Restate word for word the lines below that run from the one holding "In the following" through the one holding "An alternative to", inclusive. Pictures don't belong in the copy.

[Extracted page text data]
═══
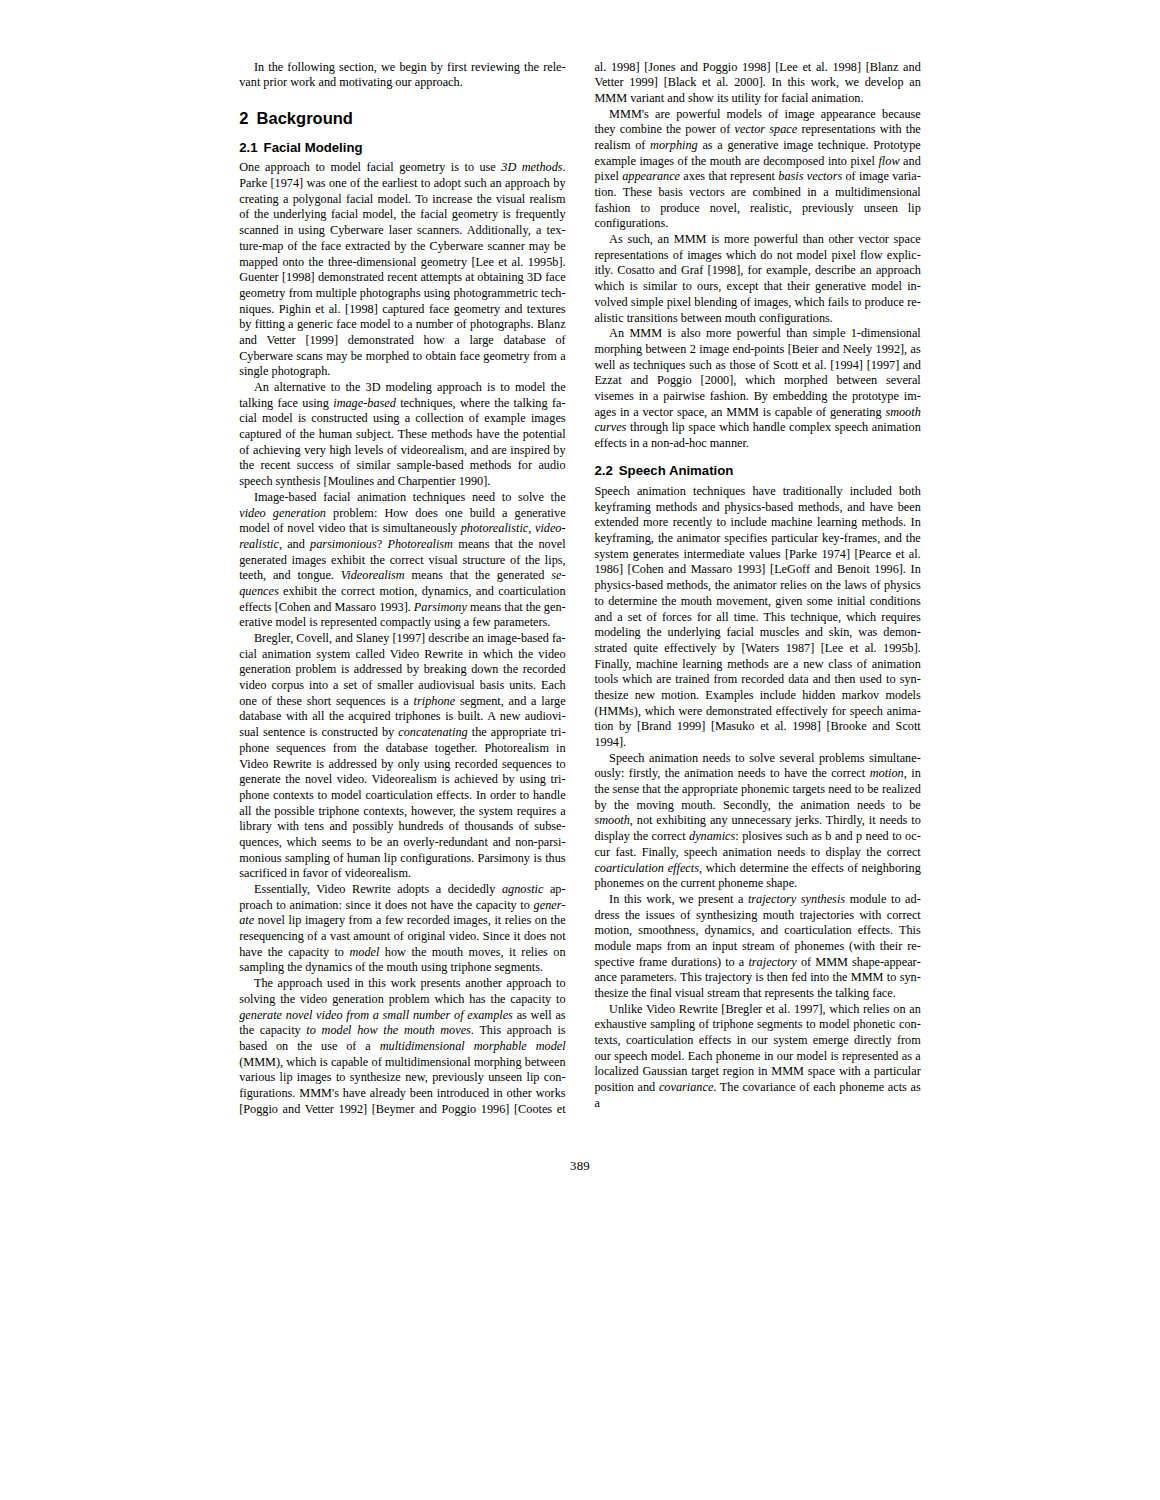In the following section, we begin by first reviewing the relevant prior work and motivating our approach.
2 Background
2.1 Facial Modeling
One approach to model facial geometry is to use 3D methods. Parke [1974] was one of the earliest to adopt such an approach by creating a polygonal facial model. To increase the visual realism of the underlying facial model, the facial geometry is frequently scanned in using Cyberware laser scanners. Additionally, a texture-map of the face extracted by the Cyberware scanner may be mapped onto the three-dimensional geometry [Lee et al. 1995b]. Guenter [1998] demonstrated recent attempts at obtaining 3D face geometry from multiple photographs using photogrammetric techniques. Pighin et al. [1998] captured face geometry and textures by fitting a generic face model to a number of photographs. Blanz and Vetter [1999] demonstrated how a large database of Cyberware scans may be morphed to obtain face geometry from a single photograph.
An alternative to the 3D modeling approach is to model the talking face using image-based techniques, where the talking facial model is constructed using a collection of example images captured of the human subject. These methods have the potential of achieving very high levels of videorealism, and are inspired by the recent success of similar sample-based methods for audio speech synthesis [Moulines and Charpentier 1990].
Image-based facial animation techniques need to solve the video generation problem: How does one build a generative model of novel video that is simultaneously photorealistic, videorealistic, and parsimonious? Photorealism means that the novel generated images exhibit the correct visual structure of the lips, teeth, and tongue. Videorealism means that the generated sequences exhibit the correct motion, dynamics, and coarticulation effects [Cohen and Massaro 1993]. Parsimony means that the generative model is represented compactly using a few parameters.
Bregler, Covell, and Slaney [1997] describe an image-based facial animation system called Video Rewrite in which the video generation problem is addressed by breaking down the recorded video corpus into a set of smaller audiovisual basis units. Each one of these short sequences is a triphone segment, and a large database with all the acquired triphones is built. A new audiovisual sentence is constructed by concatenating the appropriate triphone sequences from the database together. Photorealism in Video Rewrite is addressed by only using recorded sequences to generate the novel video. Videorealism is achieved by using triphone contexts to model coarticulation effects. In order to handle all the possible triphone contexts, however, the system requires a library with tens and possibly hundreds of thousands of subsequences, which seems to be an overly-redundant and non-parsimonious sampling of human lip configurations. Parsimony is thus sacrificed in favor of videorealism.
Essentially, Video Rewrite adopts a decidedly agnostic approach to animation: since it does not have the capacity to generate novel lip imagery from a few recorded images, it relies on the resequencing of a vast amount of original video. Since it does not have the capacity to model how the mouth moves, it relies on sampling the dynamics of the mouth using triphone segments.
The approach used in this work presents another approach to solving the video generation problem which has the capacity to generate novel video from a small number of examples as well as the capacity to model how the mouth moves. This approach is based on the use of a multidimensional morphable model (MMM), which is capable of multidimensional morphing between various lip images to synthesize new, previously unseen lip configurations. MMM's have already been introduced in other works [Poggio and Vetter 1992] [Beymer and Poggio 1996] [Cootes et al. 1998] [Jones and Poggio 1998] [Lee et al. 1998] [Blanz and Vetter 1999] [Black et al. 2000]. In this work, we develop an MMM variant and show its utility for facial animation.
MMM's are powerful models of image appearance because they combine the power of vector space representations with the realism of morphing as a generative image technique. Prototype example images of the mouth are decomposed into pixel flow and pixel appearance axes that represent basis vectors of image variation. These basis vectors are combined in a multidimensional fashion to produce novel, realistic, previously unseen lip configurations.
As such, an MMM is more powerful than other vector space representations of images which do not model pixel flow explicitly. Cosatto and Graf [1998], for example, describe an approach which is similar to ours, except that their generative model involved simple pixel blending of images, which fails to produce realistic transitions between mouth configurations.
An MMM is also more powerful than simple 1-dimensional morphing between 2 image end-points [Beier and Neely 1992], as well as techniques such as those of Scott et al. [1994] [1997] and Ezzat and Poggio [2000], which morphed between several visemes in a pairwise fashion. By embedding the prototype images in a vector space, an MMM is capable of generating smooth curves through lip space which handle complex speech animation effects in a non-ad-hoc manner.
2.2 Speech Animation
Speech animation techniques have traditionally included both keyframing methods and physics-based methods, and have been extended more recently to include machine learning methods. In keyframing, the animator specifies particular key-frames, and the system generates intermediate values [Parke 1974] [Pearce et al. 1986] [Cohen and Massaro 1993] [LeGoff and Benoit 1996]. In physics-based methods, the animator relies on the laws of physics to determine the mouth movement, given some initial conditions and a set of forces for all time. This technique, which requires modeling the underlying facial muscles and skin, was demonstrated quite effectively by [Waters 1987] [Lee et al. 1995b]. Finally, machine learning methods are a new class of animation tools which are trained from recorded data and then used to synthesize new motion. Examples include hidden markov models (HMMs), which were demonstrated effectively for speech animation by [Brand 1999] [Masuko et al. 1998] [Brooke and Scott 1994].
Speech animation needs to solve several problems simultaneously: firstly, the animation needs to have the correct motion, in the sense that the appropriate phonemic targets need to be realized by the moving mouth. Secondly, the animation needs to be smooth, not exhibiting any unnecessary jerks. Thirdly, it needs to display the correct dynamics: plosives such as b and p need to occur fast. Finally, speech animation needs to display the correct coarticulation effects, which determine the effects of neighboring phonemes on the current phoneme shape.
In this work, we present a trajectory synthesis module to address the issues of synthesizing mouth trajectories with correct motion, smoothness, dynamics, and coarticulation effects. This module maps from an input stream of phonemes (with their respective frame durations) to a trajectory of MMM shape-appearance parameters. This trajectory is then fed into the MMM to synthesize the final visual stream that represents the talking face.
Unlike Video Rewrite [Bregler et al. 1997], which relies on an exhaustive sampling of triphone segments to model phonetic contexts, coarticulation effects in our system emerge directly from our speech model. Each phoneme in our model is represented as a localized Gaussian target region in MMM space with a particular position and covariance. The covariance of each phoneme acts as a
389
═══
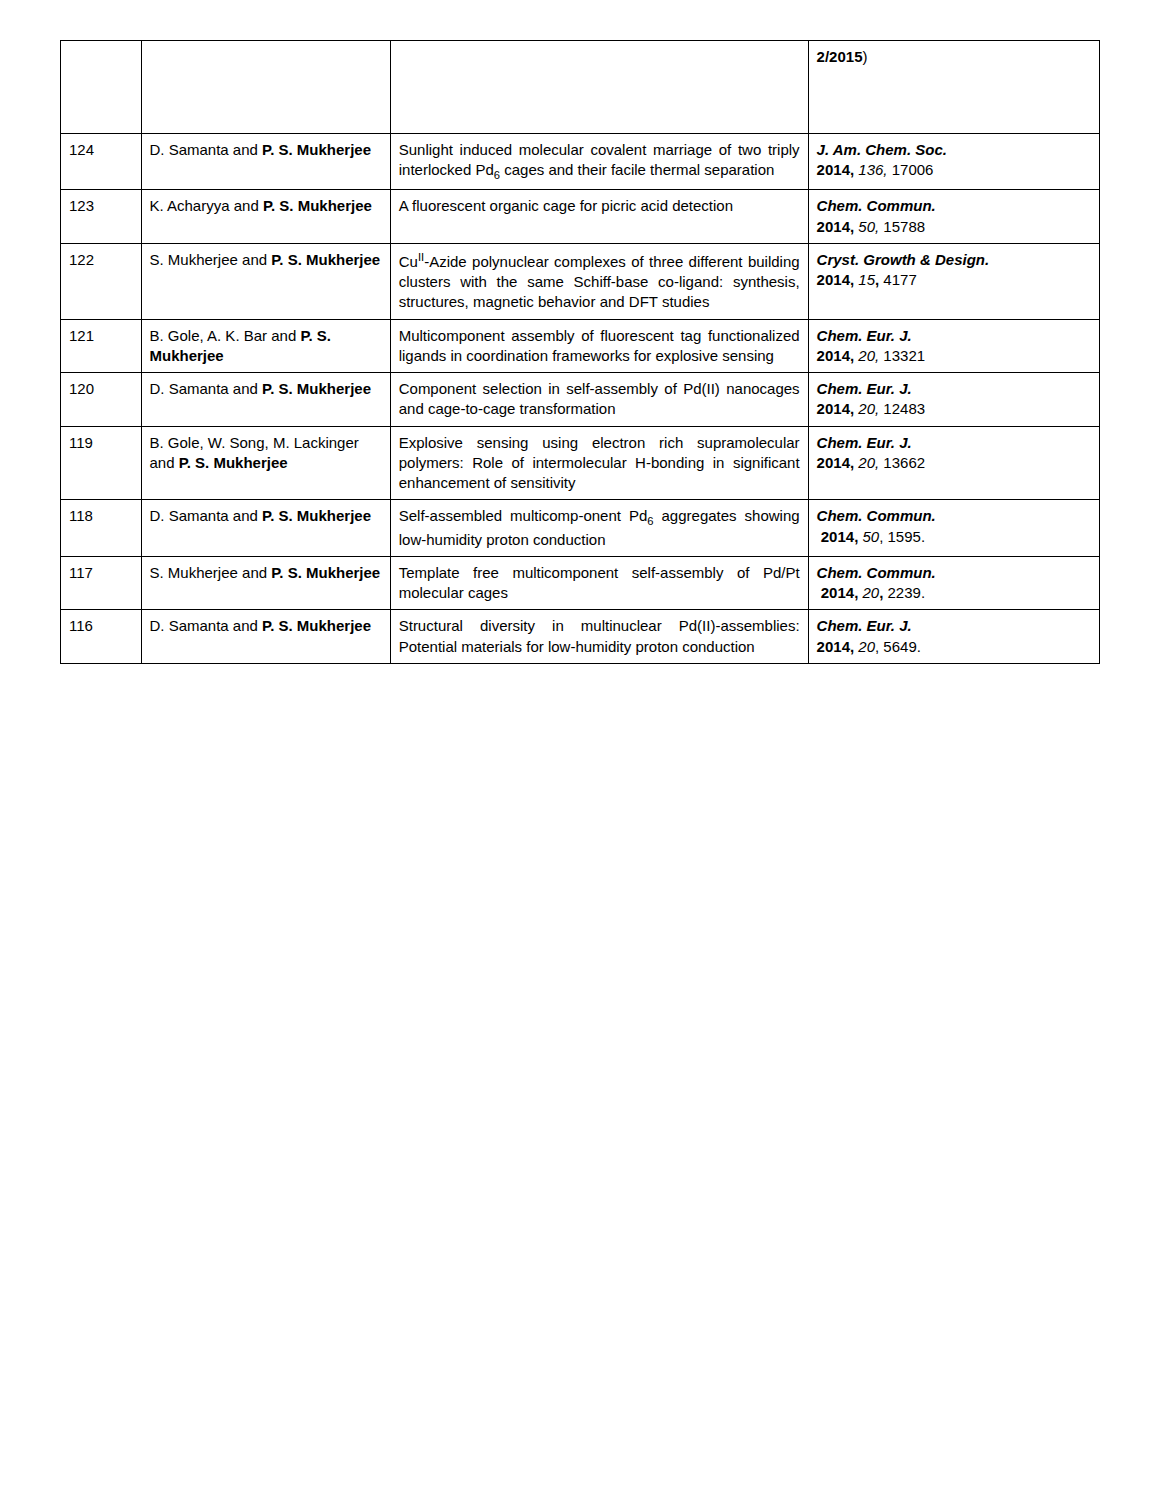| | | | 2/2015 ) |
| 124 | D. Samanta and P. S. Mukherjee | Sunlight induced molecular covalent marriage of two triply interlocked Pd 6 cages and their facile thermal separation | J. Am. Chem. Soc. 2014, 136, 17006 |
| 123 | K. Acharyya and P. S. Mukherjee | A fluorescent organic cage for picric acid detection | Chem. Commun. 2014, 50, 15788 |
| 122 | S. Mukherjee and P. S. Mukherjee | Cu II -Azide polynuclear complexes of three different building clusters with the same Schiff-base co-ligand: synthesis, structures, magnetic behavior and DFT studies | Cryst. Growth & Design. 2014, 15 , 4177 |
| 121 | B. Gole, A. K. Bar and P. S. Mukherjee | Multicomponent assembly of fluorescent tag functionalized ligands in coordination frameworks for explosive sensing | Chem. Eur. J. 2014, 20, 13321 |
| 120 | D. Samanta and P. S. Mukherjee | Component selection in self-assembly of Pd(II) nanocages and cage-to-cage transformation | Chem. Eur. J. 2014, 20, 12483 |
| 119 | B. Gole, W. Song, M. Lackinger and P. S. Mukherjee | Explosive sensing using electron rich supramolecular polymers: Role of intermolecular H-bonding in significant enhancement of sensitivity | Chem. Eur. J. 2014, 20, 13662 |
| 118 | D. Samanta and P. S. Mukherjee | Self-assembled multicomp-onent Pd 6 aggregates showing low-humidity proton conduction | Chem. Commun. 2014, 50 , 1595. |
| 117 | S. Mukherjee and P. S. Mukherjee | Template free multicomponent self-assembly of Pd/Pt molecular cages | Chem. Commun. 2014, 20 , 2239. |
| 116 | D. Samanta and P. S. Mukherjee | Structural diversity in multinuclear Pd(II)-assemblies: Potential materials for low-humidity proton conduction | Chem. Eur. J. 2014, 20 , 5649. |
═══
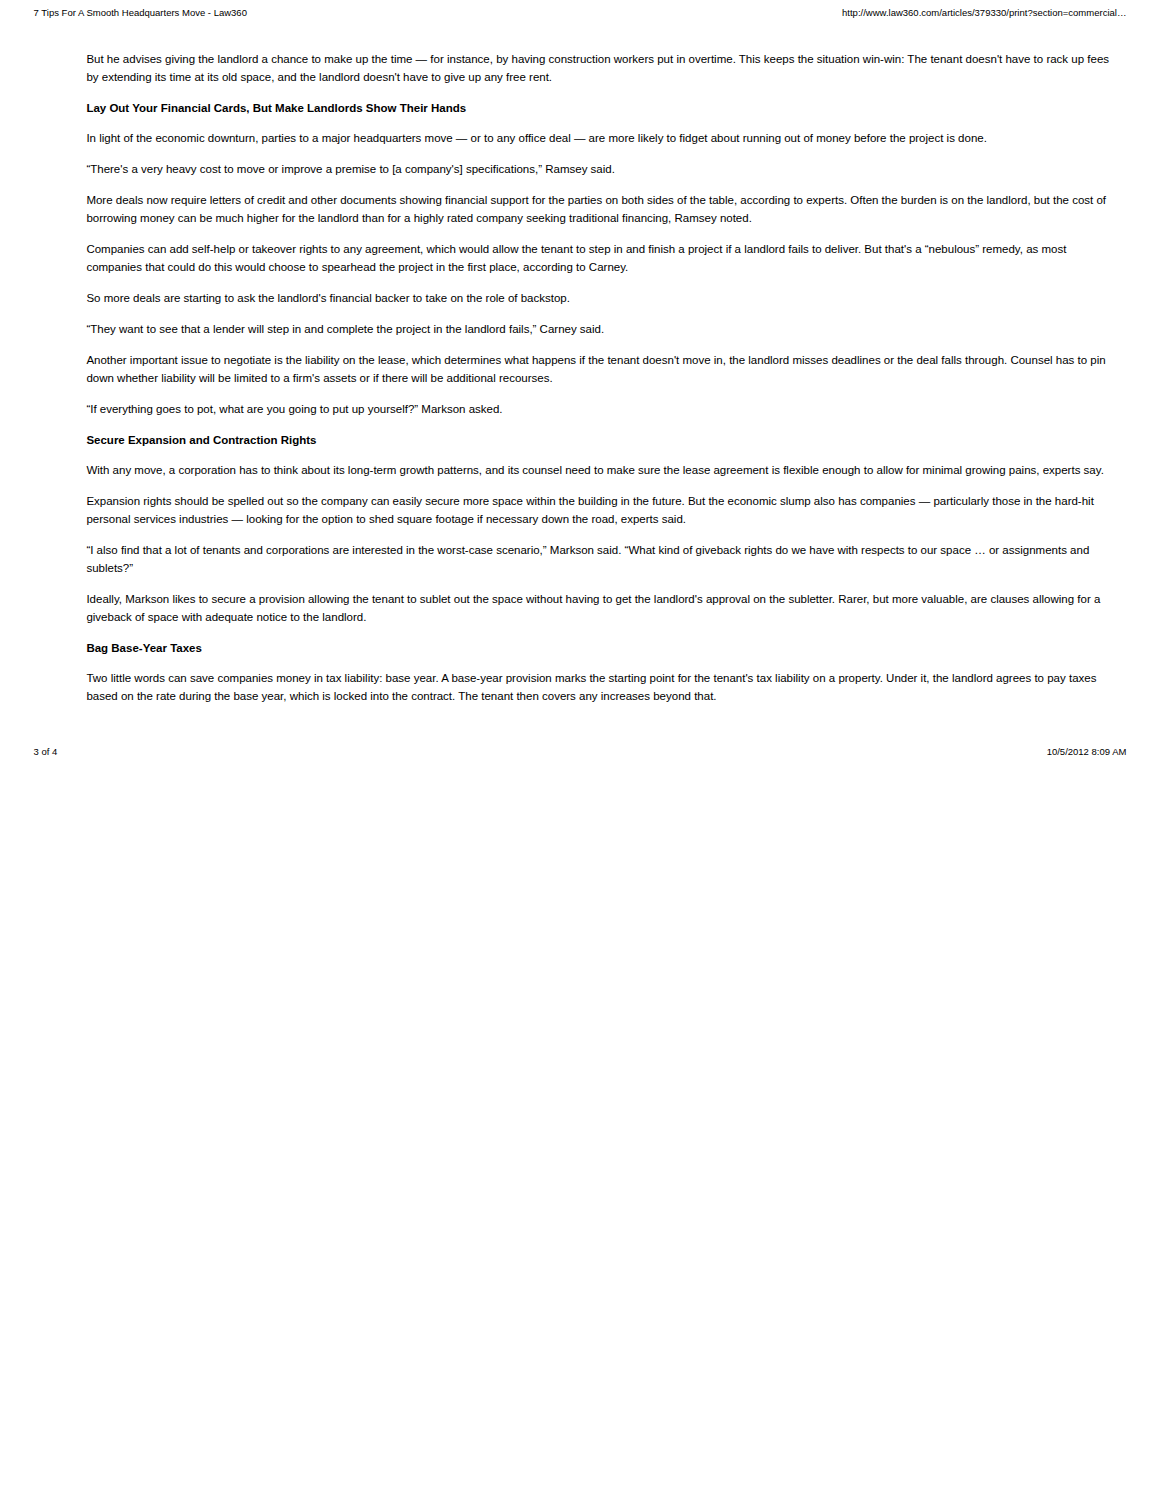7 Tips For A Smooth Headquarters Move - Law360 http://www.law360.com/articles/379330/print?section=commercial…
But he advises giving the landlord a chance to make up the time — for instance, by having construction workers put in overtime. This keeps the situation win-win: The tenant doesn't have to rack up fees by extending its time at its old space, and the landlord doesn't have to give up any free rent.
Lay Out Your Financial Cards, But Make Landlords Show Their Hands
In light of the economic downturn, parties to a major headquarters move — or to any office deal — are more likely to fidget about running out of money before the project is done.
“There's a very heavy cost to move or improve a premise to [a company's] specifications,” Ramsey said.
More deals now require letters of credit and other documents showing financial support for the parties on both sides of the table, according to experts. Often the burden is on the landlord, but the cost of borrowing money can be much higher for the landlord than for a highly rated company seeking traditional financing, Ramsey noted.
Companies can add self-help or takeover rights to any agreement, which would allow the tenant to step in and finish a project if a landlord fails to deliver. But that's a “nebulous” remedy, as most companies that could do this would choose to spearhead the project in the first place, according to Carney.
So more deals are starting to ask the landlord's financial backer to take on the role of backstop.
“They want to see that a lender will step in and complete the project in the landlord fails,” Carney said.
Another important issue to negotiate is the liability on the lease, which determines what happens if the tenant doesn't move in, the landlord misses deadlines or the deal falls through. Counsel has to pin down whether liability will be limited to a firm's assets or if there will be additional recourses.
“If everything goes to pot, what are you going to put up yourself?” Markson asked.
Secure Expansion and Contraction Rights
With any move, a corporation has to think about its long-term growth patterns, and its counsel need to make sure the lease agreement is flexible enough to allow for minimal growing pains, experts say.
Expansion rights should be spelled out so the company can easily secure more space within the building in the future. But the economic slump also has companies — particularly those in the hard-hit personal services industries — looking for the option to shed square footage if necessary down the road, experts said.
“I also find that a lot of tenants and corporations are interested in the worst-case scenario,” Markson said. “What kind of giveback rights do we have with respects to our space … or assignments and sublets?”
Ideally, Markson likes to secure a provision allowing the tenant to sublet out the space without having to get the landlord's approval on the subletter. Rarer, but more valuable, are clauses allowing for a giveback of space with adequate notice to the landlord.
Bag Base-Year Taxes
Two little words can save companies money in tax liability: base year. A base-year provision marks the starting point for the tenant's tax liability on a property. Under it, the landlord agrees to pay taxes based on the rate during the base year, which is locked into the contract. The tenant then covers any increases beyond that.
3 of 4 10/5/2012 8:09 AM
═══
§ Solved problem:
In the following section, we begin by first reviewing the relevant prior work and motivating our approach.
2 Background
2.1 Facial Modeling
One approach to model facial geometry is to use 3D methods. Parke [1974] was one of the earliest to adopt such an approach by creating a polygonal facial model. To increase the visual realism of the underlying facial model, the facial geometry is frequently scanned in using Cyberware laser scanners. Additionally, a texture-map of the face extracted by the Cyberware scanner may be mapped onto the three-dimensional geometry [Lee et al. 1995b]. Guenter [1998] demonstrated recent attempts at obtaining 3D face geometry from multiple photographs using photogrammetric techniques. Pighin et al. [1998] captured face geometry and textures by fitting a generic face model to a number of photographs. Blanz and Vetter [1999] demonstrated how a large database of Cyberware scans may be morphed to obtain face geometry from a single photograph.
An alternative to the 3D modeling approach is to model the talking face using image-based techniques, where the talking facial model is constructed using a collection of example images captured of the human subject. These methods have the potential of achieving very high levels of videorealism, and are inspired by the recent success of similar sample-based methods for audio speech synthesis [Moulines and Charpentier 1990].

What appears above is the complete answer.